Description of the task:
When the string "KiCad" appears in a line of the records, show the whole line.

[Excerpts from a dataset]
-------------------------

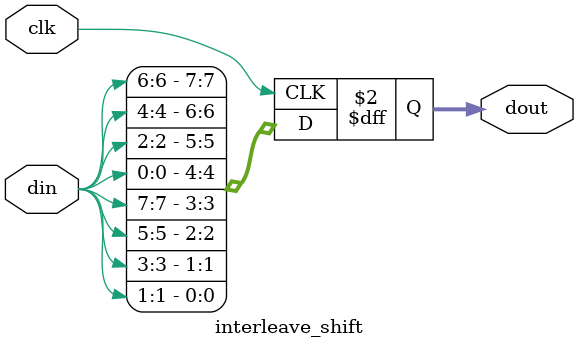
<source format=sv>
module interleave_shift #(parameter W=8) (
    input clk,
    input [W-1:0] din,
    output reg [W-1:0] dout
);
always @(posedge clk) begin
    dout <= {din[6], din[4], din[2], din[0],
             din[7], din[5], din[3], din[1]};
end
endmodule
</source>
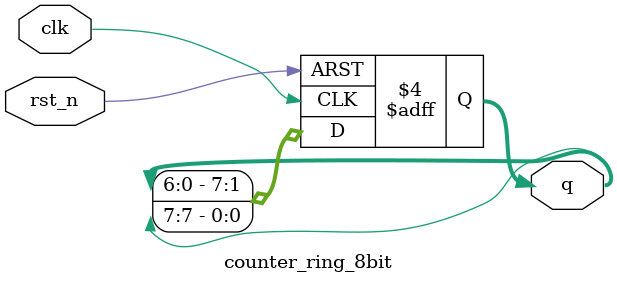
<source format=v>
`timescale 1ns / 1ps


module counter_ring_8bit(
    output reg [7:0] q,
    input            clk,   // clock
    input            rst_n  // active low reset
    );
    
    // 8-bit ring counter
    always @ (posedge clk or negedge rst_n)
    begin
        if (~rst_n)
        begin
            q <= 8'b01010101;  // reset
        end
        else
        begin
            q <= (q << 1);     // shift
            q[0] <= q[7];
        end
    end
    
endmodule                   // counter_ring_8bit

</source>
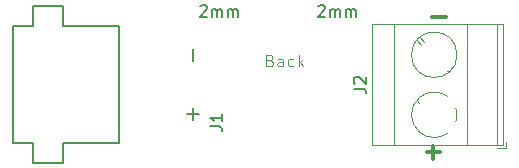
<source format=gbr>
%TF.GenerationSoftware,KiCad,Pcbnew,8.0.8*%
%TF.CreationDate,2025-05-09T18:55:12-05:00*%
%TF.ProjectId,PCB_screwSwitch,5043425f-7363-4726-9577-537769746368,rev?*%
%TF.SameCoordinates,Original*%
%TF.FileFunction,Legend,Top*%
%TF.FilePolarity,Positive*%
%FSLAX46Y46*%
G04 Gerber Fmt 4.6, Leading zero omitted, Abs format (unit mm)*
G04 Created by KiCad (PCBNEW 8.0.8) date 2025-05-09 18:55:12*
%MOMM*%
%LPD*%
G01*
G04 APERTURE LIST*
%ADD10C,0.300000*%
%ADD11C,0.150000*%
%ADD12C,0.100000*%
%ADD13C,0.127000*%
%ADD14C,0.120000*%
G04 APERTURE END LIST*
D10*
X175054510Y-76229400D02*
X176197368Y-76229400D01*
X174554510Y-87729400D02*
X175697368Y-87729400D01*
X175125939Y-88300828D02*
X175125939Y-87157971D01*
D11*
X165380953Y-75350057D02*
X165428572Y-75302438D01*
X165428572Y-75302438D02*
X165523810Y-75254819D01*
X165523810Y-75254819D02*
X165761905Y-75254819D01*
X165761905Y-75254819D02*
X165857143Y-75302438D01*
X165857143Y-75302438D02*
X165904762Y-75350057D01*
X165904762Y-75350057D02*
X165952381Y-75445295D01*
X165952381Y-75445295D02*
X165952381Y-75540533D01*
X165952381Y-75540533D02*
X165904762Y-75683390D01*
X165904762Y-75683390D02*
X165333334Y-76254819D01*
X165333334Y-76254819D02*
X165952381Y-76254819D01*
X166380953Y-76254819D02*
X166380953Y-75588152D01*
X166380953Y-75683390D02*
X166428572Y-75635771D01*
X166428572Y-75635771D02*
X166523810Y-75588152D01*
X166523810Y-75588152D02*
X166666667Y-75588152D01*
X166666667Y-75588152D02*
X166761905Y-75635771D01*
X166761905Y-75635771D02*
X166809524Y-75731009D01*
X166809524Y-75731009D02*
X166809524Y-76254819D01*
X166809524Y-75731009D02*
X166857143Y-75635771D01*
X166857143Y-75635771D02*
X166952381Y-75588152D01*
X166952381Y-75588152D02*
X167095238Y-75588152D01*
X167095238Y-75588152D02*
X167190477Y-75635771D01*
X167190477Y-75635771D02*
X167238096Y-75731009D01*
X167238096Y-75731009D02*
X167238096Y-76254819D01*
X167714286Y-76254819D02*
X167714286Y-75588152D01*
X167714286Y-75683390D02*
X167761905Y-75635771D01*
X167761905Y-75635771D02*
X167857143Y-75588152D01*
X167857143Y-75588152D02*
X168000000Y-75588152D01*
X168000000Y-75588152D02*
X168095238Y-75635771D01*
X168095238Y-75635771D02*
X168142857Y-75731009D01*
X168142857Y-75731009D02*
X168142857Y-76254819D01*
X168142857Y-75731009D02*
X168190476Y-75635771D01*
X168190476Y-75635771D02*
X168285714Y-75588152D01*
X168285714Y-75588152D02*
X168428571Y-75588152D01*
X168428571Y-75588152D02*
X168523810Y-75635771D01*
X168523810Y-75635771D02*
X168571429Y-75731009D01*
X168571429Y-75731009D02*
X168571429Y-76254819D01*
D12*
X161285714Y-79933609D02*
X161428571Y-79981228D01*
X161428571Y-79981228D02*
X161476190Y-80028847D01*
X161476190Y-80028847D02*
X161523809Y-80124085D01*
X161523809Y-80124085D02*
X161523809Y-80266942D01*
X161523809Y-80266942D02*
X161476190Y-80362180D01*
X161476190Y-80362180D02*
X161428571Y-80409800D01*
X161428571Y-80409800D02*
X161333333Y-80457419D01*
X161333333Y-80457419D02*
X160952381Y-80457419D01*
X160952381Y-80457419D02*
X160952381Y-79457419D01*
X160952381Y-79457419D02*
X161285714Y-79457419D01*
X161285714Y-79457419D02*
X161380952Y-79505038D01*
X161380952Y-79505038D02*
X161428571Y-79552657D01*
X161428571Y-79552657D02*
X161476190Y-79647895D01*
X161476190Y-79647895D02*
X161476190Y-79743133D01*
X161476190Y-79743133D02*
X161428571Y-79838371D01*
X161428571Y-79838371D02*
X161380952Y-79885990D01*
X161380952Y-79885990D02*
X161285714Y-79933609D01*
X161285714Y-79933609D02*
X160952381Y-79933609D01*
X162380952Y-80457419D02*
X162380952Y-79933609D01*
X162380952Y-79933609D02*
X162333333Y-79838371D01*
X162333333Y-79838371D02*
X162238095Y-79790752D01*
X162238095Y-79790752D02*
X162047619Y-79790752D01*
X162047619Y-79790752D02*
X161952381Y-79838371D01*
X162380952Y-80409800D02*
X162285714Y-80457419D01*
X162285714Y-80457419D02*
X162047619Y-80457419D01*
X162047619Y-80457419D02*
X161952381Y-80409800D01*
X161952381Y-80409800D02*
X161904762Y-80314561D01*
X161904762Y-80314561D02*
X161904762Y-80219323D01*
X161904762Y-80219323D02*
X161952381Y-80124085D01*
X161952381Y-80124085D02*
X162047619Y-80076466D01*
X162047619Y-80076466D02*
X162285714Y-80076466D01*
X162285714Y-80076466D02*
X162380952Y-80028847D01*
X163285714Y-80409800D02*
X163190476Y-80457419D01*
X163190476Y-80457419D02*
X163000000Y-80457419D01*
X163000000Y-80457419D02*
X162904762Y-80409800D01*
X162904762Y-80409800D02*
X162857143Y-80362180D01*
X162857143Y-80362180D02*
X162809524Y-80266942D01*
X162809524Y-80266942D02*
X162809524Y-79981228D01*
X162809524Y-79981228D02*
X162857143Y-79885990D01*
X162857143Y-79885990D02*
X162904762Y-79838371D01*
X162904762Y-79838371D02*
X163000000Y-79790752D01*
X163000000Y-79790752D02*
X163190476Y-79790752D01*
X163190476Y-79790752D02*
X163285714Y-79838371D01*
X163714286Y-80457419D02*
X163714286Y-79457419D01*
X163809524Y-80076466D02*
X164095238Y-80457419D01*
X164095238Y-79790752D02*
X163714286Y-80171704D01*
D11*
X156242319Y-85508333D02*
X156956604Y-85508333D01*
X156956604Y-85508333D02*
X157099461Y-85555952D01*
X157099461Y-85555952D02*
X157194700Y-85651190D01*
X157194700Y-85651190D02*
X157242319Y-85794047D01*
X157242319Y-85794047D02*
X157242319Y-85889285D01*
X157242319Y-84508333D02*
X157242319Y-85079761D01*
X157242319Y-84794047D02*
X156242319Y-84794047D01*
X156242319Y-84794047D02*
X156385176Y-84889285D01*
X156385176Y-84889285D02*
X156480414Y-84984523D01*
X156480414Y-84984523D02*
X156528033Y-85079761D01*
X168394819Y-82338333D02*
X169109104Y-82338333D01*
X169109104Y-82338333D02*
X169251961Y-82385952D01*
X169251961Y-82385952D02*
X169347200Y-82481190D01*
X169347200Y-82481190D02*
X169394819Y-82624047D01*
X169394819Y-82624047D02*
X169394819Y-82719285D01*
X168490057Y-81909761D02*
X168442438Y-81862142D01*
X168442438Y-81862142D02*
X168394819Y-81766904D01*
X168394819Y-81766904D02*
X168394819Y-81528809D01*
X168394819Y-81528809D02*
X168442438Y-81433571D01*
X168442438Y-81433571D02*
X168490057Y-81385952D01*
X168490057Y-81385952D02*
X168585295Y-81338333D01*
X168585295Y-81338333D02*
X168680533Y-81338333D01*
X168680533Y-81338333D02*
X168823390Y-81385952D01*
X168823390Y-81385952D02*
X169394819Y-81957380D01*
X169394819Y-81957380D02*
X169394819Y-81338333D01*
X155380953Y-75350057D02*
X155428572Y-75302438D01*
X155428572Y-75302438D02*
X155523810Y-75254819D01*
X155523810Y-75254819D02*
X155761905Y-75254819D01*
X155761905Y-75254819D02*
X155857143Y-75302438D01*
X155857143Y-75302438D02*
X155904762Y-75350057D01*
X155904762Y-75350057D02*
X155952381Y-75445295D01*
X155952381Y-75445295D02*
X155952381Y-75540533D01*
X155952381Y-75540533D02*
X155904762Y-75683390D01*
X155904762Y-75683390D02*
X155333334Y-76254819D01*
X155333334Y-76254819D02*
X155952381Y-76254819D01*
X156380953Y-76254819D02*
X156380953Y-75588152D01*
X156380953Y-75683390D02*
X156428572Y-75635771D01*
X156428572Y-75635771D02*
X156523810Y-75588152D01*
X156523810Y-75588152D02*
X156666667Y-75588152D01*
X156666667Y-75588152D02*
X156761905Y-75635771D01*
X156761905Y-75635771D02*
X156809524Y-75731009D01*
X156809524Y-75731009D02*
X156809524Y-76254819D01*
X156809524Y-75731009D02*
X156857143Y-75635771D01*
X156857143Y-75635771D02*
X156952381Y-75588152D01*
X156952381Y-75588152D02*
X157095238Y-75588152D01*
X157095238Y-75588152D02*
X157190477Y-75635771D01*
X157190477Y-75635771D02*
X157238096Y-75731009D01*
X157238096Y-75731009D02*
X157238096Y-76254819D01*
X157714286Y-76254819D02*
X157714286Y-75588152D01*
X157714286Y-75683390D02*
X157761905Y-75635771D01*
X157761905Y-75635771D02*
X157857143Y-75588152D01*
X157857143Y-75588152D02*
X158000000Y-75588152D01*
X158000000Y-75588152D02*
X158095238Y-75635771D01*
X158095238Y-75635771D02*
X158142857Y-75731009D01*
X158142857Y-75731009D02*
X158142857Y-76254819D01*
X158142857Y-75731009D02*
X158190476Y-75635771D01*
X158190476Y-75635771D02*
X158285714Y-75588152D01*
X158285714Y-75588152D02*
X158428571Y-75588152D01*
X158428571Y-75588152D02*
X158523810Y-75635771D01*
X158523810Y-75635771D02*
X158571429Y-75731009D01*
X158571429Y-75731009D02*
X158571429Y-76254819D01*
D13*
%TO.C,J1*%
X139550000Y-77050000D02*
X141250000Y-77050000D01*
X139550000Y-86950000D02*
X139550000Y-77050000D01*
X141250000Y-75350000D02*
X143750000Y-75350000D01*
X141250000Y-77050000D02*
X141250000Y-75350000D01*
X141250000Y-86950000D02*
X139550000Y-86950000D01*
X141250000Y-88650000D02*
X141250000Y-86950000D01*
X143750000Y-75350000D02*
X143750000Y-77050000D01*
X143750000Y-77050000D02*
X148550000Y-77050000D01*
X143750000Y-86950000D02*
X143750000Y-88650000D01*
X143750000Y-88650000D02*
X141250000Y-88650000D01*
X148550000Y-77050000D02*
X148550000Y-86950000D01*
X148550000Y-86950000D02*
X143750000Y-86950000D01*
X154750000Y-80000000D02*
X154750000Y-79000000D01*
X154750000Y-85000000D02*
X154750000Y-84000000D01*
X155250000Y-84500000D02*
X154250000Y-84500000D01*
D14*
%TO.C,J2*%
X169940000Y-76865000D02*
X181060000Y-76865000D01*
X169940000Y-87145000D02*
X169940000Y-76865000D01*
X169940000Y-87145000D02*
X181060000Y-87145000D01*
X171800000Y-87145000D02*
X171800000Y-76865000D01*
X173736000Y-78236000D02*
X174126000Y-78627000D01*
X173736000Y-83316000D02*
X173951000Y-83532000D01*
X173971000Y-78001000D02*
X174321000Y-78351000D01*
X176321000Y-80821000D02*
X176428000Y-80928000D01*
X176583000Y-80612000D02*
X176664000Y-80693000D01*
X178000000Y-87145000D02*
X178000000Y-76865000D01*
X180500000Y-87145000D02*
X180500000Y-76865000D01*
X180560000Y-87385000D02*
X181300000Y-87385000D01*
X181060000Y-87145000D02*
X181060000Y-76865000D01*
X181300000Y-87385000D02*
X181300000Y-86885000D01*
X173985391Y-86045317D02*
G75*
G02*
X173985000Y-83045000I1214607J1500317D01*
G01*
X174011825Y-83023355D02*
G75*
G02*
X176389000Y-83024000I1188175J-1521645D01*
G01*
X176388175Y-86066645D02*
G75*
G02*
X174011000Y-86066000I-1188175J1521645D01*
G01*
X177035539Y-83948597D02*
G75*
G02*
X177130000Y-84545000I-1835572J-596408D01*
G01*
X177130000Y-79465000D02*
G75*
G02*
X173270000Y-79465000I-1930000J0D01*
G01*
X173270000Y-79465000D02*
G75*
G02*
X177130000Y-79465000I1930000J0D01*
G01*
X177130336Y-84511731D02*
G75*
G02*
X177036000Y-85142000I-1930312J-33274D01*
G01*
%TD*%
M02*

</source>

-------------------------

Exercise output:
%TF.GenerationSoftware,KiCad,Pcbnew,8.0.8*%
G04 Created by KiCad (PCBNEW 8.0.8) date 2025-05-09 18:55:12*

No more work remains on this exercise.